Not harvest time, no, but the fields and woods and hedgerows are
full of the promise of lovely things here already or yet to come.
Whatever, these glorious harvests have their beginnings here.
HARVEST AND THE SCHOLAR
Now is the time of the dreaming harvest,
When love walks the quiet garden,
Resting under the apple tree and blessing
All the little miracles.
Blessing the black berry, dark as night and beautiful.
Blessing the hips and haws, their tiny tongues of fire,
Startling crimson, burning red in the tight green hedgerows.

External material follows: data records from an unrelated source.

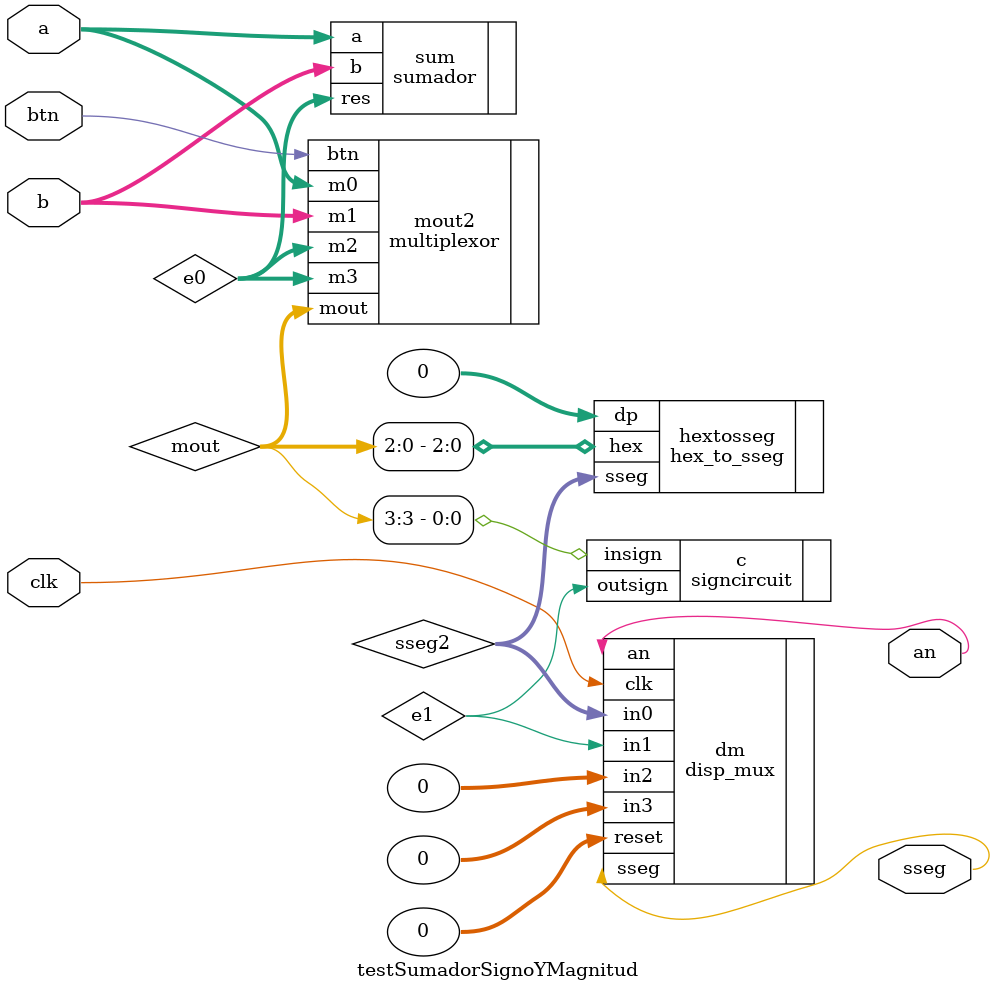
<source format=v>
`timescale 1ns / 1ps
module testSumadorSignoYMagnitud(
    input [3:0] a,
    input [3:0] b,
    input btn,
    input clk,
    output sseg,
    output an
    );

	 wire [3:0] e0;
	 wire [3:0] mout;
	 sumador sum (.a(a), .b(b), .res(e0));
	 multiplexor mout2 (.m0(a), .m1(b), .m2(e0), .m3(e0), .btn(btn) , .mout(mout));
	 
	 wire [7:0] sseg2;
	 hex_to_sseg hextosseg (.hex(mout[2:0]), .dp(0), .sseg(sseg2));
	 
	 wire e1;
	 signcircuit c (.insign(mout[3]), .outsign(e1));
	 
	 disp_mux dm (.in3(0), .in2(0), .in1(e1), .in0(sseg2), .sseg(sseg), .an(an), .reset(0), .clk(clk));
	 
	  
	 

endmodule

</source>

Blessing the fat yellow apples, ripe upon the tree,
Yellow as the mid-day sun rising.
The scholar sits in front of love, frayed to the bone with living,
Flayed to the soul with loss and longing,
Lamenting lost harvests when all the years were deserts,
All the days were dust, and the wintered wood of lost hopes trembling,
Made the heart a place where harvest was never going to happen.
Yet love murmured only of love.
Blessing the scholar; blessing this, the fathomless miracle.
Murmuring of tiny joys that once had starred the deserts,
Murmuring of love and small horns of plenty
That once had sprung from the dust of sightless days,
Unseen. Unknown. Forgotten.
‘Remember,’ breathed love. ‘Remember.’
And, remembering, the scholar took from the hand of love
The wintered wood, now bright with fruit and leaf and blossom,
Bright now with hope and love and passion,
Thanks giving for this living harvest safely gathered in.